Page excerpt:
Each is covered to varying degrees within the book. Data visualization and presentation of course gets a special status. Rather than a single and self-contained facet of data science process – something that happens after data gathering, preparation and exploration, but before modelling – the book demonstrates how data visualization is intrinsic to, or at least should inform, every facet of data science work: to capture complex, multivariate structure (Chapters 3, 4, 5), provoke critical thinking around data transformation and modelling (Chapters 4, 5 and 6) and communicate observed patterns with integrity (Chapters 7 and 8).

This special status is further justified when considering the circumstances under which Social Data Science (hereafter social data science) projects operate. New datasets are typically repurposed for social science research for the first time, contain complex structure and relations that cannot be easily modelled using conventional statistics and, as a consequence, the types of questions asked and techniques deployed to answer them – the research design – cannot be easily specified in advance.

Set of tasks:
**A.** Answer these about the data visualization passage above, each answer on its own line and marked like its question:
(i) Which chapters show data visualization being used to communicate observed patterns with integrity?
(ii) For what are new datasets typically repurposed in social data science projects?
(iii) What term does the data visualization passage give to the types of questions asked and the techniques deployed to answer them?
**B.** Please continue the data visualization passage above, starting right after its last sentence.

Data for review:
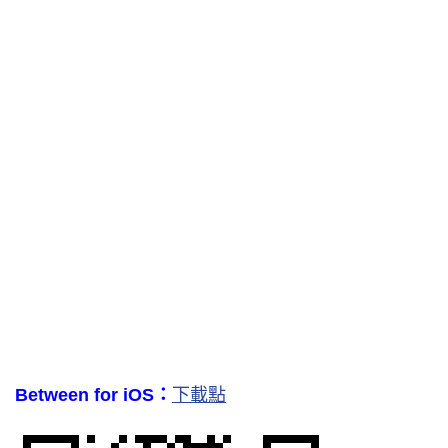
Between for iOS：
下載點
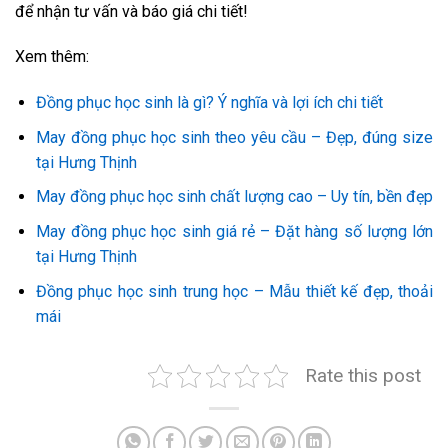
để nhận tư vấn và báo giá chi tiết!
Xem thêm:
Đồng phục học sinh là gì? Ý nghĩa và lợi ích chi tiết
May đồng phục học sinh theo yêu cầu – Đẹp, đúng size
tại Hưng Thịnh
May đồng phục học sinh chất lượng cao – Uy tín, bền đẹp
May đồng phục học sinh giá rẻ – Đặt hàng số lượng lớn
tại Hưng Thịnh
Đồng phục học sinh trung học – Mẫu thiết kế đẹp, thoải
mái
Rate this post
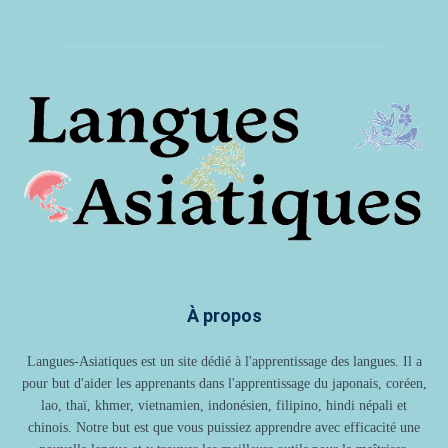
À propos
Langues-Asiatiques est un site dédié à l'apprentissage des langues. Il a
pour but d'aider les apprenants dans l'apprentissage du japonais, coréen,
lao, thaï, khmer, vietnamien, indonésien, filipino, hindi népali et
chinois. Notre but est que vous puissiez apprendre avec efficacité une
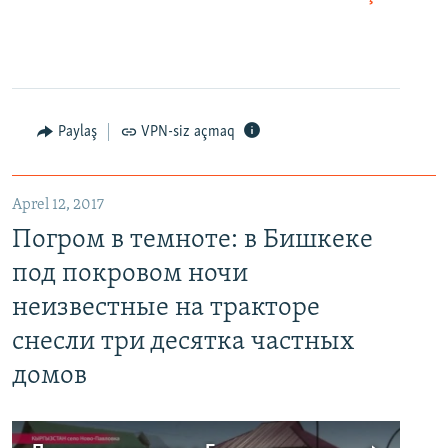
Paylaş
VPN-siz açmaq
Aprel 12, 2017
Погром в темноте: в Бишкеке
под покровом ночи
неизвестные на тракторе
снесли три десятка частных
домов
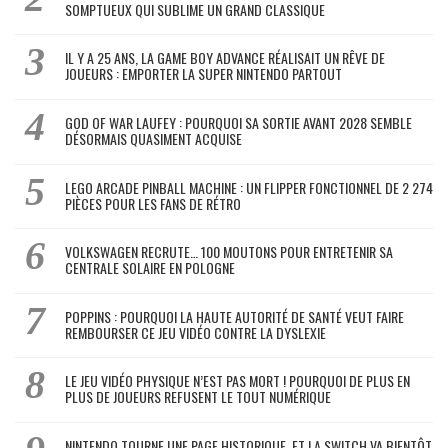
SOMPTUEUX QUI SUBLIME UN GRAND CLASSIQUE
IL Y A 25 ANS, LA GAME BOY ADVANCE RÉALISAIT UN RÊVE DE
JOUEURS : EMPORTER LA SUPER NINTENDO PARTOUT
GOD OF WAR LAUFEY : POURQUOI SA SORTIE AVANT 2028 SEMBLE
DÉSORMAIS QUASIMENT ACQUISE
LEGO ARCADE PINBALL MACHINE : UN FLIPPER FONCTIONNEL DE 2 274
PIÈCES POUR LES FANS DE RÉTRO
VOLKSWAGEN RECRUTE… 100 MOUTONS POUR ENTRETENIR SA
CENTRALE SOLAIRE EN POLOGNE
POPPINS : POURQUOI LA HAUTE AUTORITÉ DE SANTÉ VEUT FAIRE
REMBOURSER CE JEU VIDÉO CONTRE LA DYSLEXIE
LE JEU VIDÉO PHYSIQUE N’EST PAS MORT ! POURQUOI DE PLUS EN
PLUS DE JOUEURS REFUSENT LE TOUT NUMÉRIQUE
NINTENDO TOURNE UNE PAGE HISTORIQUE, ET LA SWITCH VA BIENTÔT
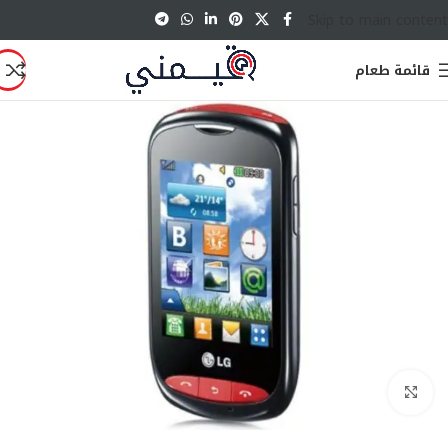
Skip to main content
قائمة طعام
انقر للتكبير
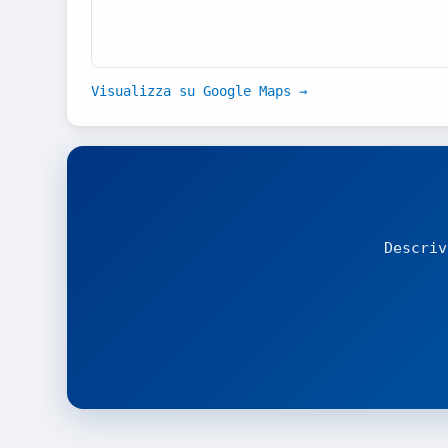
Visualizza su Google Maps →
Descriv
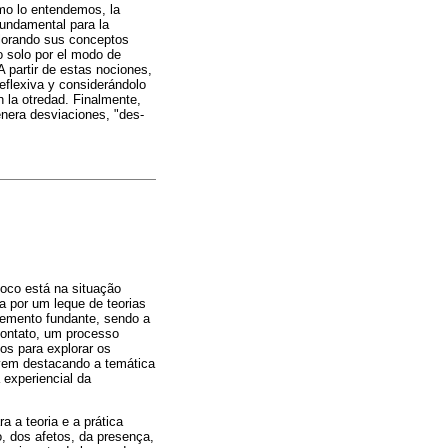
mo lo entendemos, la
fundamental para la
plorando sus conceptos
o solo por el modo de
A partir de estas nociones,
eflexiva y considerándolo
 la otredad. Finalmente,
enera desviaciones, "des-
foco está na situação
da por um leque de teorias
elemento fundante, sendo a
contato, um processo
os para explorar os
) vem destacando a temática
 experiencial da
a a teoria e a prática
o, dos afetos, da presença,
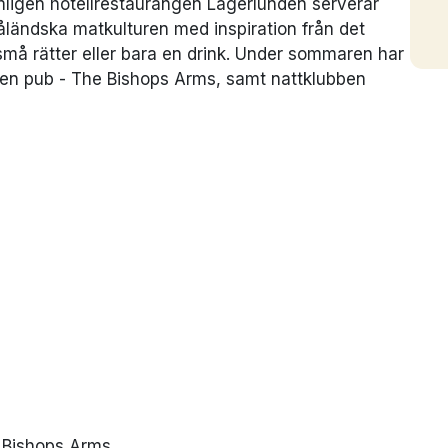
mligen hotellrestaurangen Lagerlunden serverar
ländska matkulturen med inspiration från det
 små rätter eller bara en drink. Under sommaren har
å en pub - The Bishops Arms, samt nattklubben
 Bishops Arms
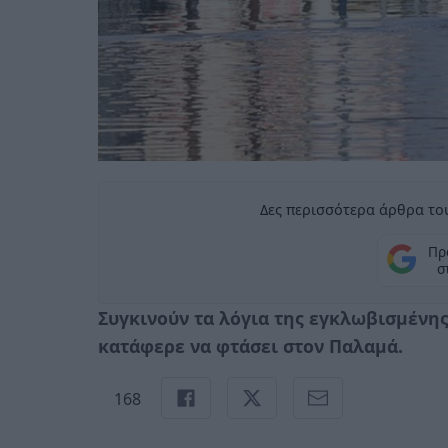
Δες περισσότερα άρθρα του
Πρ
σ
Συγκινούν τα λόγια της εγκλωβισμένης
κατάφερε να φτάσει στον Παλαμά.
168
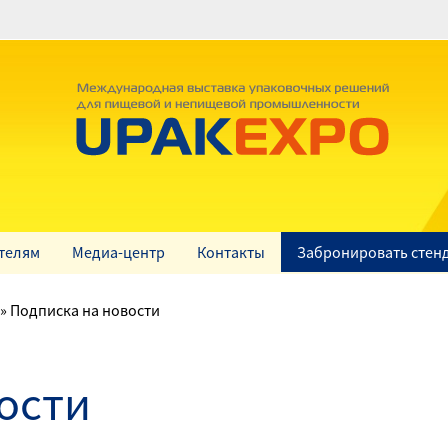
телям
Медиа-центр
Контакты
Забронировать стен
Подписка на новости
ости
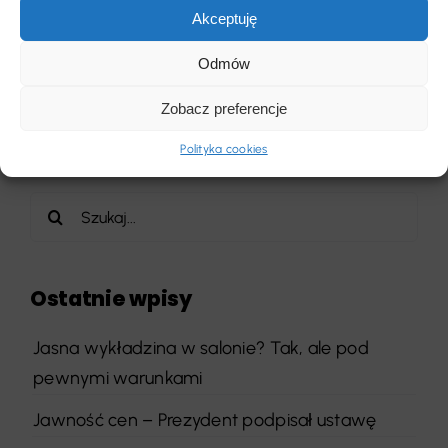
Akceptuję
Poprzedni
Następny
Odmów
Zobacz preferencje
Polityka cookies
Szukaj
Ostatnie wpisy
Jasna wykładzina w salonie? Tak, ale pod
pewnymi warunkami
Jawność cen – Prezydent podpisał ustawę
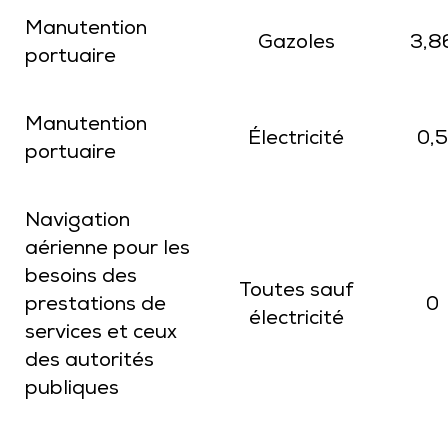
Manutention
Gazoles
3,8
portuaire
Manutention
Électricité
0,5
portuaire
Navigation
aérienne pour les
besoins des
Toutes sauf
prestations de
0
électricité
services et ceux
des autorités
publiques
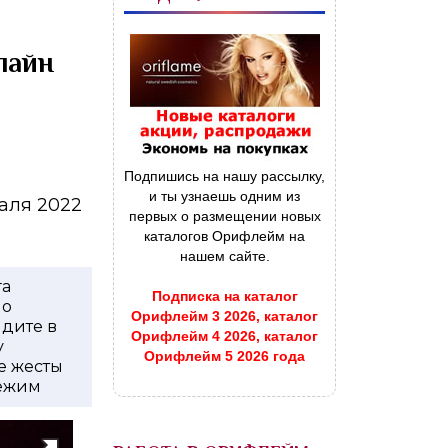
лайн
Подпишись на нашу рассылку,
и ты узнаешь одним из
раля 2022
первых о размещении новых
каталогов Орифлейм на
нашем сайте.
га
Подписка на каталог
по
Орифлейм 3 2026, каталог
йдите в
Орифлейм 4 2026, каталог
у
Орифлейм 5 2026 года
е жесты
режим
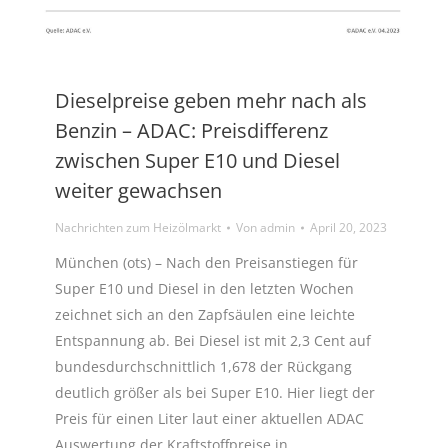
Dieselpreise geben mehr nach als
Benzin – ADAC: Preisdifferenz
zwischen Super E10 und Diesel
weiter gewachsen
Nachrichten zum Heizölmarkt
Von
admin
April 20, 2023
München (ots) – Nach den Preisanstiegen für
Super E10 und Diesel in den letzten Wochen
zeichnet sich an den Zapfsäulen eine leichte
Entspannung ab. Bei Diesel ist mit 2,3 Cent auf
bundesdurchschnittlich 1,678 der Rückgang
deutlich größer als bei Super E10. Hier liegt der
Preis für einen Liter laut einer aktuellen ADAC
Auswertung der Kraftstoffpreise in…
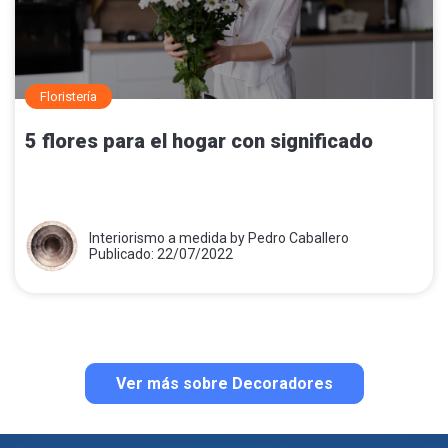
Floristería
5 flores para el hogar con significado
Interiorismo a medida by Pedro Caballero
Publicado: 22/07/2022
Ver más sobre Decoradores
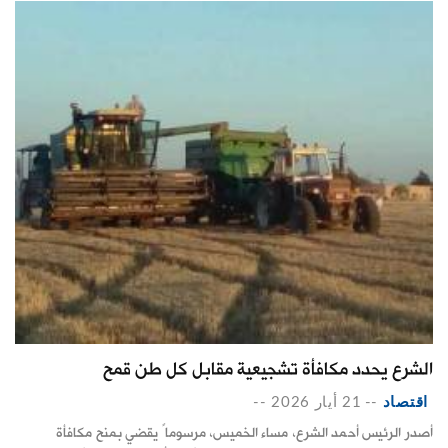
الشرع يحدد مكافأة تشجيعية مقابل كل طن قمح
اقتصاد
--
21 أيار 2026
--
أصدر الرئيس أحمد الشرع، مساء الخميس، مرسوماً يقضي بمنح مكافأة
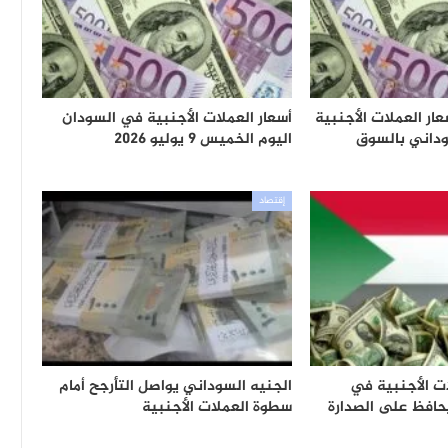
ار العملات الأجنبية
أسعار العملات الأجنبية في السودان
وداني بالسوق
اليوم الخميس 9 يوليو 2026
إقتصاد
ات الأجنبية في
الجنيه السوداني يواصل التأرجح أمام
يحافظ على الصدارة
سطوة العملات الأجنبية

Results by task:
**A.**
(i) Chapters 7 and 8
(ii) For social science research, for the first time
(iii) The research design

**B.**
Case study: using data visualization for urban mobility analysis

Let’s develop this argument through example. In the early 2010s, several major cities around the world launched large-scale bikeshare systems. Data harvested from these systems enable city-wide cycling behaviours to be profiled in new ways, but they also present challenges. Bikeshare systems describe a particular category of cycling. The available user data, while spatiotemporally precise and ‘population-level’, are insufficiently detailed to easily assess how typical of cyclists are their users. Factors such as motivations, drivers and barriers to cycling, which especially interest transport researchers and planners, can only be inferred since they are not measured directly.

Figure 1.1 contains a sample of user data collected via London’s bikeshare system. The Journeys table describes individual trips made between bikeshare docking stations; Stations, the locations of docking stations; and Members, high-level details of system users that can be linked to Journeys via a memberID. Figure 1.1 also shows statistical summaries that help us guess at how the system might be used: the hourly and daily profile of trips implying commuter-oriented usage; the 1D distribution of journey frequencies suggesting short, so-called ‘last mile’ trips; the expected heavy-tail in the rank-size plot confirming a large share of trips are made between a relatively select set of docking stations.

Figure 1.1: Database schemas and summaries of London bikeshare user data. The values in these table excerpts are entirely synthetic.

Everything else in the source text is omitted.